Sir Grant also had an important law reform role in his work as chair of the Legislation Advisory Committee, from 2010 until the committee was re-established as the Legislation Design and Advisory Committee in 2014. He noted that while behind the scenes, this was important work: “We’re a committee of a dozen all pretty senior law and civil service people who report to Parliament on all incoming legislation that goes before parliament, and we can also guide ministries on how to prepare legislation. It’s all about improving the quality of legislation, before it gets passed into law.”
An active retirement
On his retirement from the Commission in May 2016 Sir Grant continued to sit as a judge of the Court of Appeal of Samoa until recently. This followed his appointment to that Court in 2010. He also retained a close connection with the University of Waikato, where he held the role of Professor of Law and Judicial Studies from July 2016. During a judicial sabbatical he was also a visiting professor at Cornell University in New York.
An often-published writer, his contributions to legal scholarship include Judicial Recusal: Principles, Process and Problems (Hart Publishing, 2009) and “Judges and Academics in New Zealand” (2013) 25 NZULR 681.
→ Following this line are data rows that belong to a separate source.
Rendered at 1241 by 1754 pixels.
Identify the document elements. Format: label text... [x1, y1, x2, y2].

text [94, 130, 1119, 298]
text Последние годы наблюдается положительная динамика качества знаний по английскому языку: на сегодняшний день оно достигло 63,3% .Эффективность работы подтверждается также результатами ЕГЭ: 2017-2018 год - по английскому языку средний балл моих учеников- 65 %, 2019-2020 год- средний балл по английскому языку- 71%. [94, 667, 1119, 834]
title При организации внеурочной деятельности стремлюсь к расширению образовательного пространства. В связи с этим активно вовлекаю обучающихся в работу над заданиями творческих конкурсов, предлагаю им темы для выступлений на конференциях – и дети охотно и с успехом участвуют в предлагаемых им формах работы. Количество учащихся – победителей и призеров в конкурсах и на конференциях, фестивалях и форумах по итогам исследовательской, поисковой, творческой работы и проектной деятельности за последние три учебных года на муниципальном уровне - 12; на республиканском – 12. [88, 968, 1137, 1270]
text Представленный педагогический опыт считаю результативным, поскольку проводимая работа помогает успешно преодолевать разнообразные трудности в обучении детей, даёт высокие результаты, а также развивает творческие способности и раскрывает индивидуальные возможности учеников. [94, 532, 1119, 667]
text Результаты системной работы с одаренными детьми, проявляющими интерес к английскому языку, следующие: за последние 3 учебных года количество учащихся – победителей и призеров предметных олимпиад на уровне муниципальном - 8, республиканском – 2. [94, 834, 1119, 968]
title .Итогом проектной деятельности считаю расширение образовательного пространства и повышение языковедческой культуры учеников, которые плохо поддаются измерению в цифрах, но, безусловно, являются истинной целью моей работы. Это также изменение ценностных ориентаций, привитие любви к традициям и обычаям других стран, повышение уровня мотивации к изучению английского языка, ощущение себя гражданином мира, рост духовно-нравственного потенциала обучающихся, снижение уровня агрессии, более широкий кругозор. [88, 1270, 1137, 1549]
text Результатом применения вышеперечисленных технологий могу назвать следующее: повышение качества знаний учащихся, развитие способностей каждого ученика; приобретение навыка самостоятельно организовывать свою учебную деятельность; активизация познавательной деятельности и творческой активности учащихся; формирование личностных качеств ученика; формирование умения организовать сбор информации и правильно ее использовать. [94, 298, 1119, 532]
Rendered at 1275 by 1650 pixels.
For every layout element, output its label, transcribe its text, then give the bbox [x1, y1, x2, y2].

“He was in my experience a man with a fund of the most remarkable legal stories,” Sir Geoffrey Palmer QC says. “I recall his book on judicial disqualification with affection. Grant kept up his interest in scholarship and universities from the bench over the years. He had a lot of energy and was highly productive. He will be missed.”
Over his career Sir Grant received a number of honours for his contribution to law and the justice system. He was the recipient of the prestigious Robert S Campbell Fellow in Law at Magdalen College of Oxford University in 2008, and in 2014 was made one of only two Distinguished Fellows of Victoria University of Wellington. In the 2011 Queen's Birthday Honours List, Sir Grant was made a Knight Companion of the New Zealand Order of Merit for services to the law.
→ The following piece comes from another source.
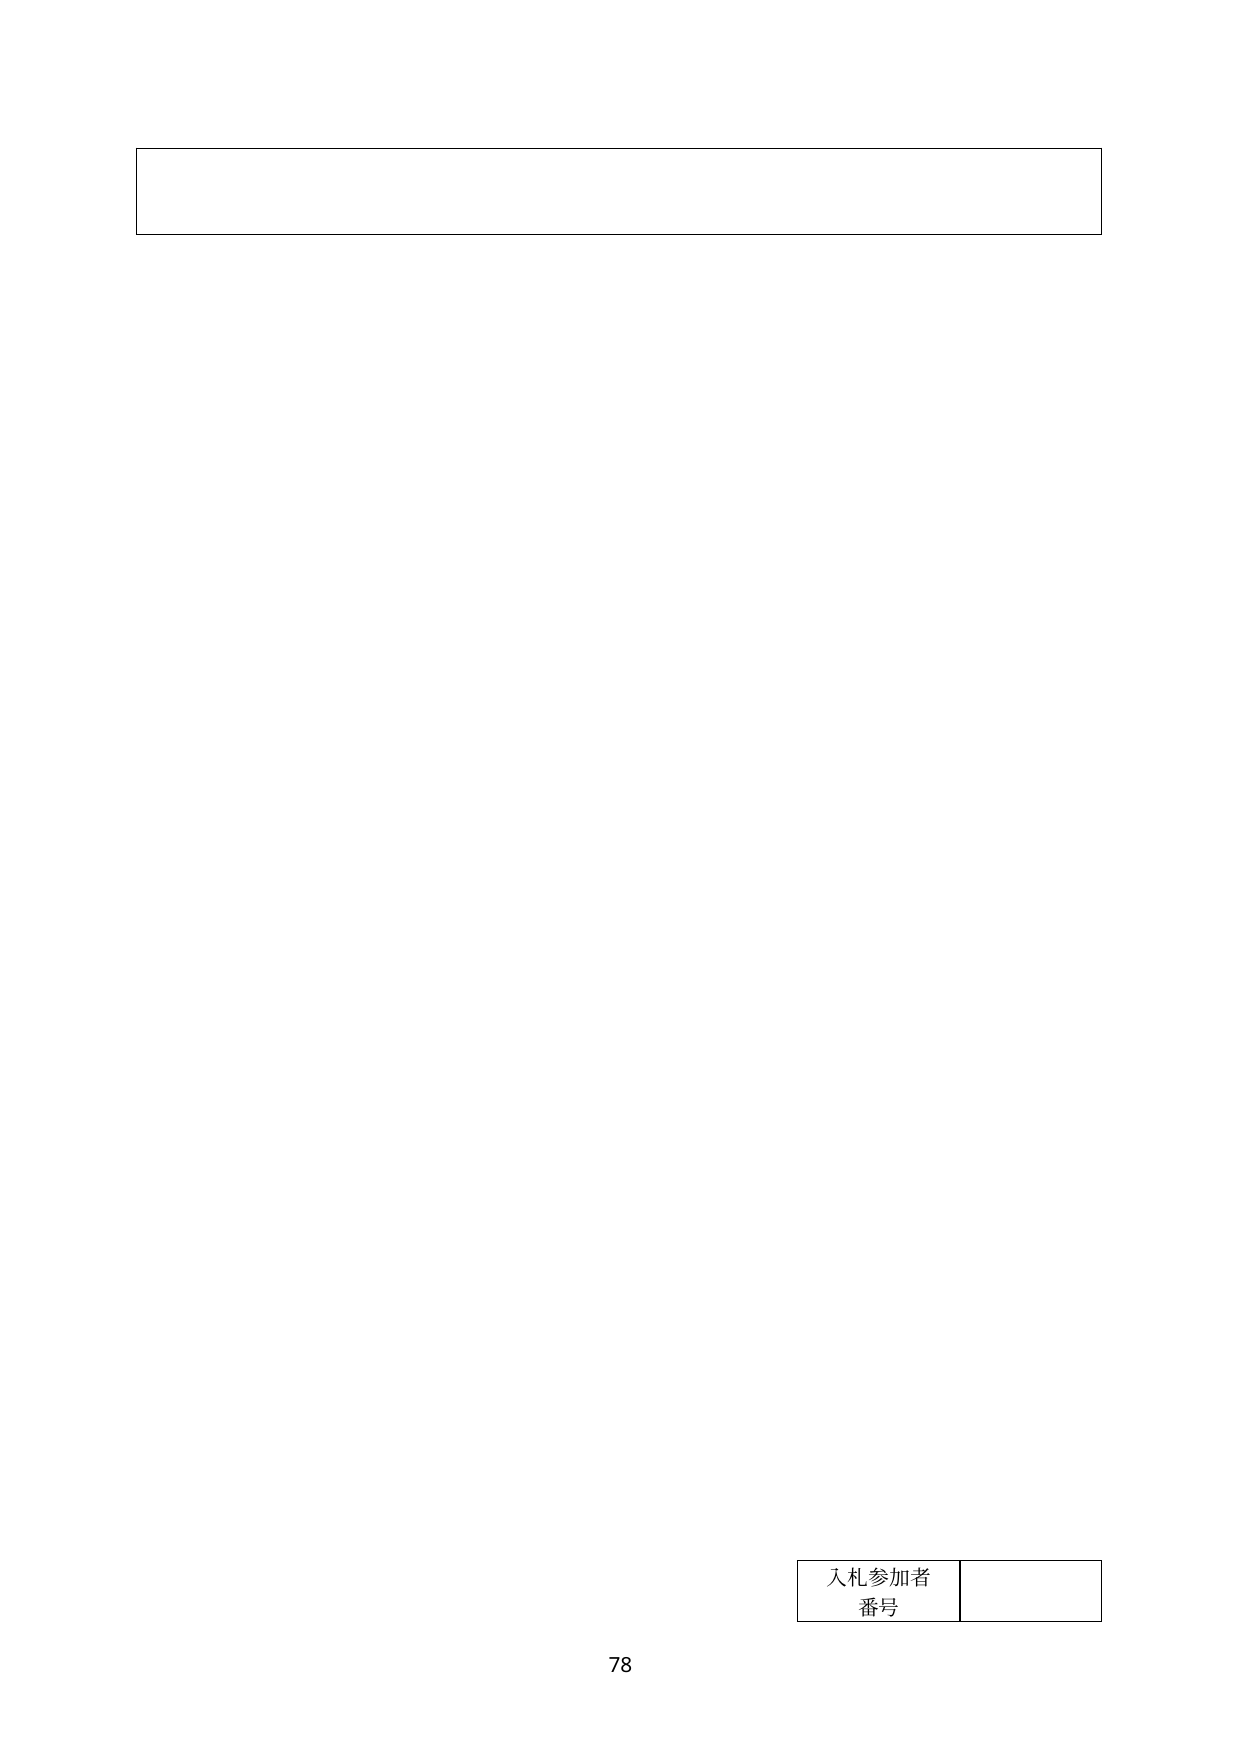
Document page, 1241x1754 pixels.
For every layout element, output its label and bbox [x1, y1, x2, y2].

table_cell [137, 149, 1101, 234]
He also received an Honorary Doctorate of Law from the University of Waikato on 22 October 2014. This was the first honorary LLD awarded by the university. “I can say that my career has been a steady upward curve, and I’ve been very fortunate to have experienced so many aspects of the law," he commented at the time.
Sir Grant is survived by his wife Nanette Moreau and their daughters Catherine and Caroline Moreau-Hammond, and by his children Josephine and Christopher Hammond from his first marriage.
“Dad was a much loved father and grandfather,” says his daughter Catherine. “At home, he was just Dad. He loved reading, films and time in the garden. His farming roots were deeply important to him and we often took countryside jaunts. He taught us to be ever curious.”